The four RC buildings of varying compliance were subjected to a ground motion excitation ensemble using Incremental Dynamic Analysis (IDA), implemented through the PBEE toolbox. The comparison of the obtained IDA curves with a collapse criterion established for RC frame buildings led to the development of compliance-based fragility curves for the four buildings. The probability of collapse of the four buildings was derived through the integration of the fragility curves over the seismic hazard curves for two locations representing regions of moderate and high seismic hazard: Sion (Switzerland) and Athens (Greece).

The proposed methodology is easy to use and comprises three steps: The estimation of seismic hazard in the location of the structure, the determination of the compliance of the structure to the existing seismic code provisions and the quantification of the seismic risk of the structure, expressed by its probability of collapse.

This study focused on the application of this methodology to an RC frame building of a predetermined geometry and strength for two seismic hazard levels. However, the presented methodology can be applied for the determination of the relation between the code compliance and the seismic risk of a wide range of existing RC, masonry, steel or timber structures of varying geometries and can be performed for more regions, representing different seismic hazard levels. This determination can provide a location-dependent benchmark database that leads to a direct, compliance-based estimation of the seismic risk of existing structures of a known geometry and building typology. The determination of seismic risk targeted-compliance values in this database could provide a valuable tool to local authorities towards a fast, compliance-based seismic assessment of the existing building inventories at a community level.

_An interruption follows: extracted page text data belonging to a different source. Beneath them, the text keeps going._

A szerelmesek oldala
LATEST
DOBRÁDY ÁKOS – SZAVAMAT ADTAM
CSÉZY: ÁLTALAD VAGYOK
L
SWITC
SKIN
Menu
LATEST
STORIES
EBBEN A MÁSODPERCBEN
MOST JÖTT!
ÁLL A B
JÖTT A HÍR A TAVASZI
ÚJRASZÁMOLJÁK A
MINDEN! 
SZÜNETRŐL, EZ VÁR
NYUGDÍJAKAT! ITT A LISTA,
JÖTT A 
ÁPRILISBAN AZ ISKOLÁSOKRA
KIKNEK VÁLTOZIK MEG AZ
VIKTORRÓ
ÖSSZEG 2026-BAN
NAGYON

Along these lines, this methodology can lay the basis for the efficient determination of the seismic risk of existing structures of varying code compliance, expressed by their compliance factors. This seismic risk assessment can yield valuable insight into the decision-making process for the prioritization of the seismic retrofitting of existing structures: The optimal seismic retrofitting strategy for the seismic upgrade of our existing infrastructure can be chosen as the one leading to a seismic risk level accepted by our communities. Within this frame, this seismic risk-based assessment and decision-making process can lead to the development of resilient communities.